A common kind of binary tree is a binary search tree, or BST. In a BST, values smaller than a node go on the left, and values larger than a node go on the right. This rule makes it possible to search by choosing one side of the tree at each step.

For example, if the current node stores 5 and you are searching for 7, you only need to continue into the right side. If you are searching for 2, you continue into the left side.

Traversing a Tree

To traverse a tree means to visit its nodes in a chosen order. One useful traversal for a binary search tree is in-order traversal:

  1. Visit the left subtree.
  2. Visit the current node.
  3. Visit the right subtree.

For a binary search tree, in-order traversal prints the values from smallest to largest.

Example

This program builds a small binary search tree, prints it in sorted order, searches for two values, and calculates the tree height.

public class Main {
    static class Node {
        int value;
        Node left;
        Node right;

        Node(int value) {
            this.value = value;
        }
    }

    static void appendInOrder(Node node, StringBuilder result) {
        if (node == null) {
            return;
        }

        appendInOrder(node.left, result);

        if (result.length() > 0) {
            result.append(" ");
        }
        result.append(node.value);

        appendInOrder(node.right, result);
    }

    static boolean contains(Node node, int target) {
        if (node == null) {
            return false;
        }

        if (node.value == target) {
            return true;
        }

        if (target < node.value) {
            return contains(node.left, target);
        }

        return contains(node.right, target);
    }

    static int height(Node node) {
        if (node == null) {
            return 0;
        }

        int leftHeight = height(node.left);
        int rightHeight = height(node.right);
        return 1 + Math.max(leftHeight, rightHeight);
    }

    public static void main(String[] args) {
        Node root = new Node(5);
        root.left = new Node(2);
        root.right = new Node(7);
        root.left.right = new Node(4);
        root.right.right = new Node(9);

        StringBuilder values = new StringBuilder();
        appendInOrder(root, values);

        System.out.println("In-order traversal: " + values);
        System.out.println("Contains 7: " + contains(root, 7));
        System.out.println("Contains 3: " + contains(root, 3));
        System.out.println("Height: " + height(root));
    }
}

Output:

In-order traversal: 2 4 5 7 9
Contains 7: true
Contains 3: false
Height: 3

How It Works

The program creates five nodes.

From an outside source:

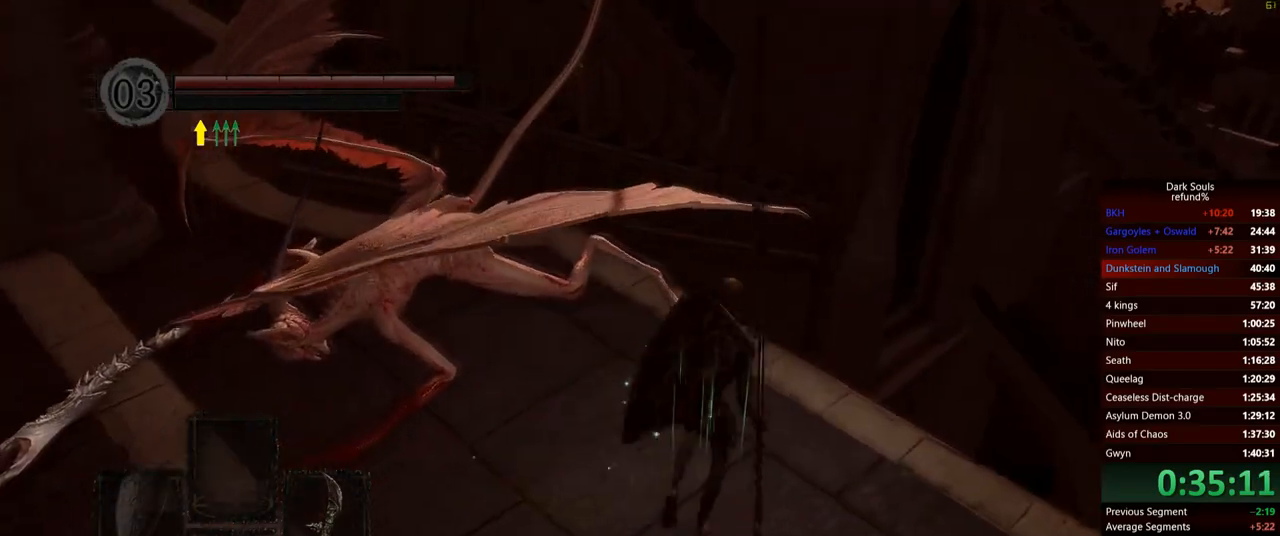
{"buttons": ["R1"], "left_stick": "up", "right_stick": "center", "events": [[33, "R1", "down"], [50, "right_stick", "left"], [83, "left_stick", "up-left"], [150, "R1", "up"], [216, "R1", "down"], [283, "right_stick", "down-left"], [333, "R1", "up"], [400, "R1", "down"], [433, "left_stick", "up"], [433, "right_stick", "center"]]}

The root stores 5. Smaller values are placed on the left side, and larger values are placed on the right side, so the tree follows the binary search tree rule.

The appendInOrder() method uses recursion. It first handles the left side, then adds the current value, then handles the right side. Because this tree is a BST, that produces sorted output.

The contains() method also uses recursion, but it does not visit every node unless it has to. If the target is smaller than the current value, it searches left. If the target is larger, it searches right. When it reaches null, the value was not found.

The height() method returns the number of levels in the tree. An empty tree has height 0. A single node has height 1. This example has three levels, so its height is 3.

Why Balance Matters

A binary search tree is fastest when its values are spread across both sides. If values are inserted in sorted order, the tree can become a long chain, which makes searching closer to searching through a list. Later data structures, such as balanced trees, solve this by keeping the tree height under control.

Takeaway: a binary tree stores data in linked nodes, and recursive methods are a natural way to traverse, search, and measure it.